In 1849, while working at a millinery in Cranbourne Alley, London,[15][16] Siddal made the acquaintance of Walter Deverell. Accounts differ on the circumstances of their meeting. One account is that she became acquainted with Deverell's father, who worked at the Government School of Design. Siddal showed some of her artwork to him, and he introduced her to his son.[17][18][19] In another account, William Allingham visited the milliner's to meet a woman he was acquainted with and admired; Siddal was the woman's co-worker and joined the pair on their walk home, as it was the women's usual practice to travel home from work together. Siddal made such an impression on Allingham that he recommended her as a possible model to his friend Deverell, who was struggling with a large oil painting based on the Shakespeare play Twelfth Night.[20] A third account has Deverell accompanying his mother to the millinery where he noticed Siddal in the back of the shop.[21] In any case, Deverell later described Siddal as "magnificently tall, with a lovely figure, and a face of the most delicate and finished modelling ... she has grey eyes, and her hair is like dazzling copper, and shimmers with luster."[22] Deverell subsequently employed Siddal as a model and introduced her to the Pre-Raphaelites.[23]
As with the other Pre-Raphaelites, Deverell took his inspiration directly from life rather than from an idealized classical figure. In his Twelfth Night painting, he based Orsino on himself, Feste on his friend Dante Gabriel Rossetti and Viola/Cesario on Siddal. This was the first time Siddal sat as a model.[24] According to William Michael Rossetti, Dante Gabriel's brother, "Deverell drew another Viola from her, in an etching for The Germ."[25][26] Elaine Shefer asserts that Deverell portrayed Siddal in A Pet and The Grey Parrot.[27]
William Holman Hunt painted her in A Converted British Family Sheltering a Christian Missionary from the Persecution of the Druids (1849–1850)[25] and Two Gentlemen of Verona, Valentine Rescuing Sylvia From Proteus (1850 or 1851).[25][28]

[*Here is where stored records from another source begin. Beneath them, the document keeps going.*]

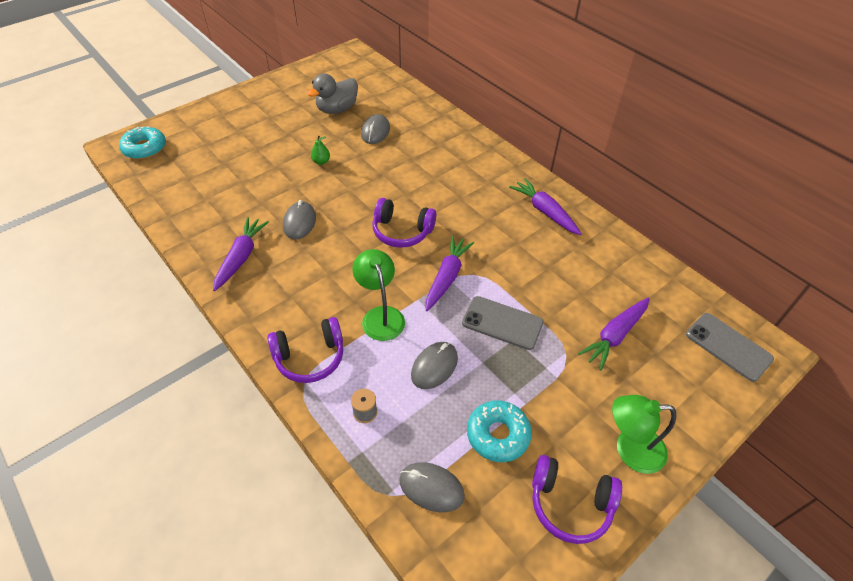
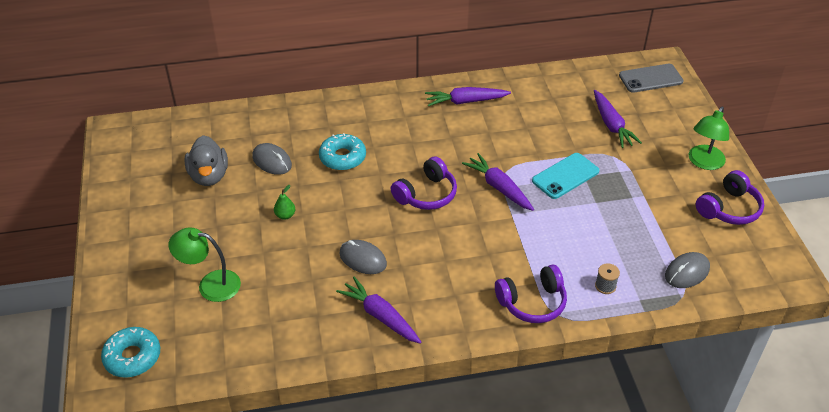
camera: 60 degrees left, 5 degrees down
(310, 357) = (532, 302): purple headphones -> purple headphones turned 60 degrees clockwise
(380, 316) = (515, 243): green lamp -> green lamp (210, 284)
(434, 366) = (585, 230): grey mouse -> none
(498, 435) = (661, 220): turquoise donut -> turquoise donut (342, 157)
(502, 323) = (565, 176): grey phone -> turquoise phone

For John Everett Millais's Ophelia, Siddal floated in a bathtub full of water to portray the drowning Ophelia. Millais painted daily through the winter, putting oil lamps under the tub to warm the water. On one occasion, the lamps went out and the water became icy cold. Millais, absorbed by his painting, did not notice and Siddal did not complain. After this, she became ill with a severe cold or pneumonia. Her father held Millais responsible and, under the threat of legal action, Millais paid her doctor's bills.[29]
Siddal came to either embody or influence the Pre-Raphaelite ideals of feminine beauty.